Sarah J Grubb

I'm trying home assistant

There are a varitey of smart devices in my small apartment such as: Alexa, Google home hubs, smart lights, smart plugs and cameras. While it's great to have a vireity of devices all from different companies, I'm limited not only to what I can make them do, but also to how private and secure I can keep my network.

Enter Home Assistant....

As described by the makers themsleves, Home Assistant is an

"Open source home automation that puts lcoal control and privacy first."
and not only that but the platform has thousands of integrations making it easy to controll all of my smart devices in one place. After finding out about this I definitely wanted to give a try. However, I'm still pretty new in the tech world and all the options were a little overwhelming at first. I didn't know wheter I wanted to run Home Assistant Operating System or the container based installation, or do I try the Home Assistant Supervised or Core??

Finally I landing on a decision. I had a Raspberry Pi that was running a Vector Robot Escape Pod at the time. It would be simple enough to just remove the sd card the Escape Pod lived on and utilize another sd card for HA. I choose the Home Assistant OS and wrote the image to my sd card. It seemed to go well until I put the sd card into the Raspberry Pi.....

Nothing happened

My Raspberry Pi wasn't showing up on the network and there were no lights on the Pi's ethernet port indicating any connection. I double checked all the ports again just to make sure everything was snug. Still nothing. Assuming I made a mistake with the sd card, I removed it from the Pi, re-formated and stuck it back in the Pi again. Same results. I went through this process a few times (throw in also corrupting the sd card and haveing to work through that) and finally landing on the issue.

I downloaded the OS for the wrong Raspberry Pi...

That was annoying. You see there are a few different Raspberry Pi's being utulized around the apartment and I mistakenly thought (without checking) that I was using a Raspberry Pi 4. It ended up being a Pi 3b+. With that knowledge I went back and grabbbed the correct image, did a quick flash, inserted the SD card and viola it was up and running ready for configuration. Apparently it helps to pay attention....

Cool things I've configured so far

My integrations so far consist of: Home (Metoerologisk institutt), Mobile App for my google pixel 6 (regrett buying the pixel 6, should have waited until they worked all the bugs out. But that's a different story), HACS (because the community makes some pretty cool stuff and adds the ability for even more integrations), Raspberry Pi Power Supply Checker and Google Cast. Synology DSM is also an integration, but requires two-step authentication to set up. I haven't spend the time to look into getting that to run smoothly yet.

I've configured SSH & Web Terminal as well as File Editor. File Editor is extremely useful and I'm working in it all the time.

The smart bulbs that are used are from Wyze and had to have the wyze integration from HACS before I could add it as a HA integration. Once that was done I was able to see almost all of my Wyze devices including the smart plugs from Wyze. However, in order to view the live feed of Wyze cameras I will need to reformat the sd card with RTSP. A future project for HA.
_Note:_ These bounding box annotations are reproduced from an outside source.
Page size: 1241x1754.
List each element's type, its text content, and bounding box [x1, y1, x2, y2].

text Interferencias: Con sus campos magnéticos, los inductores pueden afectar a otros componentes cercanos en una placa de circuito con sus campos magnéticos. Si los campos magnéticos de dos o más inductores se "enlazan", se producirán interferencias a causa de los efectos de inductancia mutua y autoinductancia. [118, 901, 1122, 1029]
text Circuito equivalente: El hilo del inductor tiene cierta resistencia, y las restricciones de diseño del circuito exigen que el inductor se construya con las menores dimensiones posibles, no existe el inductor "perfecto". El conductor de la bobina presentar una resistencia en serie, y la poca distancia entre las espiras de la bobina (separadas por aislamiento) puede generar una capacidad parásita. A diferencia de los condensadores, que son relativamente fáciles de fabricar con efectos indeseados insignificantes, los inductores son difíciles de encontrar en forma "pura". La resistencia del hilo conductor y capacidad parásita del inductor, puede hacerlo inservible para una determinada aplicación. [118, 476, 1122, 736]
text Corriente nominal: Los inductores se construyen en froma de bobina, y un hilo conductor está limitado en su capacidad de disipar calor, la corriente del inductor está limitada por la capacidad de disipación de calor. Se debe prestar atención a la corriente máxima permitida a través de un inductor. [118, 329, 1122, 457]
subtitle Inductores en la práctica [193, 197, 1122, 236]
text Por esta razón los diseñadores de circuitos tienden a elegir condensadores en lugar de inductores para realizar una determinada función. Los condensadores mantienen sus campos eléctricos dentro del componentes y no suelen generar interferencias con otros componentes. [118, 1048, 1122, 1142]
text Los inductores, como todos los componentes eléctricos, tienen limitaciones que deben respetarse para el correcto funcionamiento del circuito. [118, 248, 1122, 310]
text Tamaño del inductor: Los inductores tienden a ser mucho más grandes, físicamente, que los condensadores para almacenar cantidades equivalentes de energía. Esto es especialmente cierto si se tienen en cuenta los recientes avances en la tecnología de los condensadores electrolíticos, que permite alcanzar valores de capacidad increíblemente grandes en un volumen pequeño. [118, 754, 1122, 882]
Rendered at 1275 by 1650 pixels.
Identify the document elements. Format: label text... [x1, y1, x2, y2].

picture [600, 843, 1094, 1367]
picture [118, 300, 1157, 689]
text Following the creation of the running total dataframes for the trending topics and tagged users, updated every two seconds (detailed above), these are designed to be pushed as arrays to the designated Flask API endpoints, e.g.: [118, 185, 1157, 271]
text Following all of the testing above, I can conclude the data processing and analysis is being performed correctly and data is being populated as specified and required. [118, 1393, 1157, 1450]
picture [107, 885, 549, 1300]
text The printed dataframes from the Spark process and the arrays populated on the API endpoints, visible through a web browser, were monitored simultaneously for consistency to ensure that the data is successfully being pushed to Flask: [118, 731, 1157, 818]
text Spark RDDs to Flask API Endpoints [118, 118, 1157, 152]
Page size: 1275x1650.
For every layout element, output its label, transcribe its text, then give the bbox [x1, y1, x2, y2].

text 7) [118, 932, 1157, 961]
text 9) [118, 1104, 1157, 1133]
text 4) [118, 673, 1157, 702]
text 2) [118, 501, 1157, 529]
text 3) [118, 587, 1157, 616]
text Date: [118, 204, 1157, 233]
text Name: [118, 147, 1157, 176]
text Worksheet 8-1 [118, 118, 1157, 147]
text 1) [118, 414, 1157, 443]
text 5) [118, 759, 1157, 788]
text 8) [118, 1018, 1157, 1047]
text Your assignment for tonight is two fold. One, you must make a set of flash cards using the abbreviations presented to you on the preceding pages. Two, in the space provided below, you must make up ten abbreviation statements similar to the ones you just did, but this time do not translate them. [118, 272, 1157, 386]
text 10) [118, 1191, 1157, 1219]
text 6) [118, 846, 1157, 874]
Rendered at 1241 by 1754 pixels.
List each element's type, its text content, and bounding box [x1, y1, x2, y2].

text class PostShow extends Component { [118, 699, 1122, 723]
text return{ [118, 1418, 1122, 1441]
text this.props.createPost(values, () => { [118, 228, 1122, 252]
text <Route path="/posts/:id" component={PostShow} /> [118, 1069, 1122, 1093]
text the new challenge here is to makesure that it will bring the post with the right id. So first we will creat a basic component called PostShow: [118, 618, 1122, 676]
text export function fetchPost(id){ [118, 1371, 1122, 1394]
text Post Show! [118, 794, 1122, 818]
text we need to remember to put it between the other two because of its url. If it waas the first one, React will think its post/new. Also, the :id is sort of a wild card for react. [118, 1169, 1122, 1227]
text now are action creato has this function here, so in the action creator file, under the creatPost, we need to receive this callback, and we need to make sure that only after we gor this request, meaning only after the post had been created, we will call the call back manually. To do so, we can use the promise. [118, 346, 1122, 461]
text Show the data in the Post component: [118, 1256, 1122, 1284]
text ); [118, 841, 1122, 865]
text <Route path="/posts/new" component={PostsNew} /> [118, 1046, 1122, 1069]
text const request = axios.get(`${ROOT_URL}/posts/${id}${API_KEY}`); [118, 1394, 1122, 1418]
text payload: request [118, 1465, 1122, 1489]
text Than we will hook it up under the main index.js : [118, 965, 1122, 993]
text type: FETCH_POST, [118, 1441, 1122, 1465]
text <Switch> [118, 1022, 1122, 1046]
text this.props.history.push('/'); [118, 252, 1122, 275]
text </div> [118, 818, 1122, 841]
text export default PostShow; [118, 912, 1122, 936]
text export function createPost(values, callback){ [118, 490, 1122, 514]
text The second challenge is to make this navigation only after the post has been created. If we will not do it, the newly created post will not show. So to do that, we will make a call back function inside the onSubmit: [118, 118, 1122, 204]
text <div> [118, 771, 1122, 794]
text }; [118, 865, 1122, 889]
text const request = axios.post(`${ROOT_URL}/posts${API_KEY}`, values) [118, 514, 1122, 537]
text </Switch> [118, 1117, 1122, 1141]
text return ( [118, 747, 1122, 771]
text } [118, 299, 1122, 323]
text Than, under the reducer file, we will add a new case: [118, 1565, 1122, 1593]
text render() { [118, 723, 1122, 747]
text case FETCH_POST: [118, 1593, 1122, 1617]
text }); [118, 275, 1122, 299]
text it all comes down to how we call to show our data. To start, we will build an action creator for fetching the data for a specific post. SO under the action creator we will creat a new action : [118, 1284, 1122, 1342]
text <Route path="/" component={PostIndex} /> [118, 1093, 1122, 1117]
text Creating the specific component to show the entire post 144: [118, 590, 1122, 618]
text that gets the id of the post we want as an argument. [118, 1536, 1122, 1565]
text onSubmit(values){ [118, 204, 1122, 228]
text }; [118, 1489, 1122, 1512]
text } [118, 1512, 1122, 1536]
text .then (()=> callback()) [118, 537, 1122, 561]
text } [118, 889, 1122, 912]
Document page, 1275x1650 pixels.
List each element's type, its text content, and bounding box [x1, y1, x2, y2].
Once I was able to find and add my devices I set up a couple of practice animations. Nothing to in depth, just something to expeiriment with to make myself more familiar with how animations work. So far I have an automation set up for nightime when I plug my phone in to charge it will turn the bedroom lights out 45 seconds later. In the morning (as long as it is a workday between the hours of 7am - 8am) once I uplug my phone 30seconds later the bedroom lights will turn on. Right now they are set to their dimist setting as to not cause that rude of an awakening. Simple but nice start to creating automations!

Oh yeah, one last integration that I thought was cool: Github. This tracks your github repo issues, starts, forks and pull request. Not that I have that much going on (except for this site), but neat nonetheless.

And of course it has to be pretty!

I find the default layouts on Home Assistant to be lackluster, boring and hard to get to display the various cards in the order you like. Thanks to the great HA community there a variety of different themes, layouts and card-mod repositories you can add.

The ones I am currently using, although I'm sure I will use more later, consist of:

Card-mod gives you a little more styling options to add to each of your card, while layout-card gives more you more control of the styling of your lovelace. The lovelace animated background add the ability to choose your own animated backgrounds to the lovelace depending on what the weather is outside. Github card displays your github information in a more pleasing way.